Sure to entertain and delight readers with its outlandish antics—an exploding microwave! A stolen TV that causes a traffic jam! Grandmas in jail! A stolen raft at the Grand Canyon!—The Harpers’ Holiday Horror feels like a younger cousin to snarky yet heartfelt entertainments like National Lampoon’s Christmas Vacation. Packed with bumptious incidents and characters, this lively seasonal follow-up at times can feel bogged down or lacking narrative momentum, as it affords point-of-view passages to a host of Harpers and others, even if only for one sentence, including the dog, amusingly named Chicken. The POVs from strangers seem to underscore how odd and annoying the Harpers and their mischief can be, but many of these characters (including some Harpers) lack a distinct and unique voice.

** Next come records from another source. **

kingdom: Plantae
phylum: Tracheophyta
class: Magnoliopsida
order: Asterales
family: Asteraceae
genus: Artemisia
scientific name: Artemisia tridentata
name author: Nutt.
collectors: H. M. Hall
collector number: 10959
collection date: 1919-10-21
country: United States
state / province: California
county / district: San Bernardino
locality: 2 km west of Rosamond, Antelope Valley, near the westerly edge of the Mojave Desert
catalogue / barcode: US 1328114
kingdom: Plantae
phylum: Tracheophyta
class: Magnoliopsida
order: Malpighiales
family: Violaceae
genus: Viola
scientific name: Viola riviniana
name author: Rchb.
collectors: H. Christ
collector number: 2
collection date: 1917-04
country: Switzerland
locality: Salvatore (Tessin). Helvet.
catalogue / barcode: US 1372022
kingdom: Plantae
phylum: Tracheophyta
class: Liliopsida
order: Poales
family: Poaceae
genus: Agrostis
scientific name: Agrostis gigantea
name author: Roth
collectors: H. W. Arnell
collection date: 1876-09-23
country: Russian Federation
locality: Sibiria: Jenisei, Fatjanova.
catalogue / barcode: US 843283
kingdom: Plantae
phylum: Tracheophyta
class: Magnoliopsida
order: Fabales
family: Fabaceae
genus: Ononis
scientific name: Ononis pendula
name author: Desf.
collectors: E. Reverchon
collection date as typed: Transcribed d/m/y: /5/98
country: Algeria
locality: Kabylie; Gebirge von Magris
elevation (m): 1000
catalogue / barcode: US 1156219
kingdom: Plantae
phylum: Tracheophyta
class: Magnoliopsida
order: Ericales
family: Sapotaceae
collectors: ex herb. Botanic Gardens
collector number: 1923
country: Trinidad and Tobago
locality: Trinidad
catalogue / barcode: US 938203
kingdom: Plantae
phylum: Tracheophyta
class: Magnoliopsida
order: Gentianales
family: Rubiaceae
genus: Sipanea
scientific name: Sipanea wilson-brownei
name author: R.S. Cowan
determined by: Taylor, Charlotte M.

The most compelling relationship in the book is between Aaliyah and Matthew, who feel like real, if exaggerated, siblings—constantly annoyed with each other and getting into arguments, but ultimately have each other’s backs at the end of the day. Ultimately an ode to the bonds of family, no matter how much they cost or annoy you, Southworth’s raucous story is a unique addition to the mischievous kids' tradition.
Takeaway: The holiday shenanigans of this family of mischief makers is sure to delight young readers.
Great for fans of: Caleb Zane Huett’s Top Elf, Kim Baker’s Pickle: The (Formerly) Anonymous Prank Club of Fountain Point Middle School.